DATA TO USE
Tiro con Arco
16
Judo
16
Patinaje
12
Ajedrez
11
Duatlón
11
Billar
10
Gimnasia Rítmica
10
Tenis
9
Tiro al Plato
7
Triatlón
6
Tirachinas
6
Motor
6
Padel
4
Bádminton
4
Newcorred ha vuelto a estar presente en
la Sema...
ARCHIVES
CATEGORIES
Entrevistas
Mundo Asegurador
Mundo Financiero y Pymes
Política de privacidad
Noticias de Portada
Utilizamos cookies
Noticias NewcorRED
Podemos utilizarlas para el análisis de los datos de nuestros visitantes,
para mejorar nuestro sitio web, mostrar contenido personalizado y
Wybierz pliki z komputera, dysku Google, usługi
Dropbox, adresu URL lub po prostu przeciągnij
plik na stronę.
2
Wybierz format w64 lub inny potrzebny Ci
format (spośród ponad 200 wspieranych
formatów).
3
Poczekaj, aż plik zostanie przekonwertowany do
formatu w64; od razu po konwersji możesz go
* * *
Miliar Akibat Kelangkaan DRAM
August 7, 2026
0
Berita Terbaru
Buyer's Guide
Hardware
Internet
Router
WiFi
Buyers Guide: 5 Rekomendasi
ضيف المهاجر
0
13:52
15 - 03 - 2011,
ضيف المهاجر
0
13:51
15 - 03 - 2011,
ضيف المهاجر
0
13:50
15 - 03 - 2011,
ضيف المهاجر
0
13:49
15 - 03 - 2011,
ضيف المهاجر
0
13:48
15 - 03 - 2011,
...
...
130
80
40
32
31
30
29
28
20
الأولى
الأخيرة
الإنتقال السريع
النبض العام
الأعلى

YOUR ASSIGNMENT
Only lines that include "para" belong in the answer; copy all of them from the listing.

ANSWER TO THE PROBLEM
Podemos utilizarlas para el análisis de los datos de nuestros visitantes,
para mejorar nuestro sitio web, mostrar contenido personalizado y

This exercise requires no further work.